Adds Brown: "For a long time we've wondered why there is methane in the atmosphere of Titan at all, and the answer is that it spews out of the surface. And what is tremendously exciting is that we can see it, from Earth; we see these big clouds coming from above these methane vents, or methane volcanoes. Everyone had thought that must have been the answer, but until now, no one had found the spewing gun."
Roe, Brown, and their colleagues made the discovery using images obtained during the past two years by adaptive optics systems on the 10-meter telescope at the W. M. Keck Observatory on Mauna Kea in Hawaii and the neighboring 8-meter telescope at the Gemini North Observatory. Adaptive optics is a technique that removes the blurring of atmospheric turbulence, creating images as sharp as would be obtained from space-based telescopes.
"These results came about from a collaborative effort between two very large telescopes with adaptive optics capability, Gemini and Keck," says astronomer Chadwick A. Trujillo of the Gemini Observatory, a co-author of the paper. "At both telescopes, the science data were collected from only about a half an hour of images taken over many nights. Only this unusual 'quick look' scheduling could have produced these unique results. At most telescopes, the whole night is given to a single observer, which could not have produced this science."
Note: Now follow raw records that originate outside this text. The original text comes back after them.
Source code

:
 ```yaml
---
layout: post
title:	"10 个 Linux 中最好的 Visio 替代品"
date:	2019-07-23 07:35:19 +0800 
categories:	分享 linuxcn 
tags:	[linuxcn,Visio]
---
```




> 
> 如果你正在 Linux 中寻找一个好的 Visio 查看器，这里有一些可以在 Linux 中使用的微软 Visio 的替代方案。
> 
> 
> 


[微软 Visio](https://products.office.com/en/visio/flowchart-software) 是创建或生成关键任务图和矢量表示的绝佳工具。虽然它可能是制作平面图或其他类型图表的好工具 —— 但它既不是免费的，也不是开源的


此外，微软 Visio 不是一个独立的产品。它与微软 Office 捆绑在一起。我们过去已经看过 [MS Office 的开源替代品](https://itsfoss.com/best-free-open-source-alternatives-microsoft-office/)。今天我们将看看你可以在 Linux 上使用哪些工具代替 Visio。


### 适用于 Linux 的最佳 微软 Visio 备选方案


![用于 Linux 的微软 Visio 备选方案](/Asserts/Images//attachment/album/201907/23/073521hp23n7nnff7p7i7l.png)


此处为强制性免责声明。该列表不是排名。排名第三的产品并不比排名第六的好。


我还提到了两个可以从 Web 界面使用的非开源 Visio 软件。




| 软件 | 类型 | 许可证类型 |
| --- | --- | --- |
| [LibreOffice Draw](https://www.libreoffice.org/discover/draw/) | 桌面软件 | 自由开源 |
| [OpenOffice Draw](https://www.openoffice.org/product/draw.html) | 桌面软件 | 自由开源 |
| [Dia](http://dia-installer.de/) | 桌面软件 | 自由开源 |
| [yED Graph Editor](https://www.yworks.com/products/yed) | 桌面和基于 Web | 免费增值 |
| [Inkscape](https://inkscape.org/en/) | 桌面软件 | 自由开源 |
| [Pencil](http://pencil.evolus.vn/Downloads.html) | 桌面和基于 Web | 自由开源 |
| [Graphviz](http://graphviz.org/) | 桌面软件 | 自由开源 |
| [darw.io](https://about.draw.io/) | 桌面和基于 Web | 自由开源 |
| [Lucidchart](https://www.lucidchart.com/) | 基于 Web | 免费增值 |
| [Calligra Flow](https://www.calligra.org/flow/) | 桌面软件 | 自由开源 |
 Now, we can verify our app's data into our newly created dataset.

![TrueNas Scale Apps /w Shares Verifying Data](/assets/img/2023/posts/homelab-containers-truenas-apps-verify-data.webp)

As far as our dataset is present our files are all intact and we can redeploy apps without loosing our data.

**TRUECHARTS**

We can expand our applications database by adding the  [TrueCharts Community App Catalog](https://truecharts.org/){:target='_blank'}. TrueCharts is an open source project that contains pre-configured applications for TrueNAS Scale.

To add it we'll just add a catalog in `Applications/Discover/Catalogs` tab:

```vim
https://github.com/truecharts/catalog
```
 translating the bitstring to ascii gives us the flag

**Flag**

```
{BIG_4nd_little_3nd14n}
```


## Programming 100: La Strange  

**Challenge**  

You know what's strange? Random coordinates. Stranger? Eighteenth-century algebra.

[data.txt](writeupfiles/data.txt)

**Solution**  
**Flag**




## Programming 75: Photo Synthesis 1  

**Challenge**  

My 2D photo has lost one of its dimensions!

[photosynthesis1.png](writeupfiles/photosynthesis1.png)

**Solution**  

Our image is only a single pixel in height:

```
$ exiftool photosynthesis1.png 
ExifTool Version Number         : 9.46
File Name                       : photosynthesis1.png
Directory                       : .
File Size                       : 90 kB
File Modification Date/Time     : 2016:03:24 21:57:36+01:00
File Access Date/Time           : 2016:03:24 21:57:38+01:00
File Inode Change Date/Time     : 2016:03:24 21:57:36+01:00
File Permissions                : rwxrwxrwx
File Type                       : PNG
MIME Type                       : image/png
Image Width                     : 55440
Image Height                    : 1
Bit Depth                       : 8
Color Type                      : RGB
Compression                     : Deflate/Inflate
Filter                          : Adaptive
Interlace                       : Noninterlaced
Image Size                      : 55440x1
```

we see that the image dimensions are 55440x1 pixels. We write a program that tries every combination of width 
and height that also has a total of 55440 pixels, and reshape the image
The two telescopes observed Titan on 82 nights. On 15 nights, the images revealed distinctive bright clouds-two dozen in all-at midlatitudes in the southern hemisphere. The clouds usually popped up quickly, and generally had disappeared by the next day. "We have several observations where on one night, we don't see a cloud, the next night we do, and the following night it is gone," Roe says.
Some of the clouds stretched as much as 2,000 km across the 5,150 km diameter moon. "An equivalent cloud on Earth would cover from the east coast to the west coast of the United States," Roe says. Although the precise altitude of the clouds is not known, they fall somewhere between 10 km and 35 km above the surface, within Titan's troposphere (most cloud activity on the earth is also within its troposphere).
Notably, all of the clouds were located within a relatively narrow band at around 40 degrees south latitude, and most were clustered tightly near 350 degrees west longitude. Both their sporadic appearance and their specific geographic location led the researchers to conclude that the clouds were not arising from the regular convective overturn of the atmosphere due to its heating by the sun (which produces the cloud cover across the moon's southern pole) but, rather, that some process on the surface was creating the clouds.
"If these clouds were due only to the global wind pattern, what we call general circulation, there's no reason the clouds should be linked to a single longitude. They'd be found in a band around the entire moon," Roe says.
Another possible explanation for the clouds' patchy formation is variation in the albedo, or brightness, of the surface. Darker surfaces absorb more sunlight than lighter ones. The air above those warmer spots would be heated, then rise and form convective clouds, much like thunderstorms on a summer's day on Earth. Roe and his colleagues, however, found no differences in the brightness of the surface at 40 degrees south latitude. Clouds can also form over mountains when prevailing winds force air upward, but in that case the clouds should always appear in the identical locations. "We see the clouds regularly appear in the same geographic region, but not always in the exact same location," says Roe.
The other way to make a cloud on Titan is to raise the humidity by directly injecting methane into the atmosphere, and that, the scientists say, is the most likely explanation here.
Exactly how the methane is being injected is still unknown. It may seep out of transient cracks on the surface, or bubble out during the eruption of icy cryovolcanoes.
Although no such features have yet been observed on the moon, Roe and his colleagues believe they may be common. "We think there are numerous sources all over the surface, of varying size, but most below the size that we could see with our instruments," he says.
One large feature near 350 degrees west longitude is probably creating the clump of clouds that forms in that region, while also humidifying the band at 40 degrees latitude, Roe says, "so you end up creating areas where the humidity is elevated by injected methane, making it easier for another, smaller source to also generate clouds. They are like weather fronts that move through. So we are seeing weather, on another planet, with something other than water. With methane. That's cool. It's better than science fiction."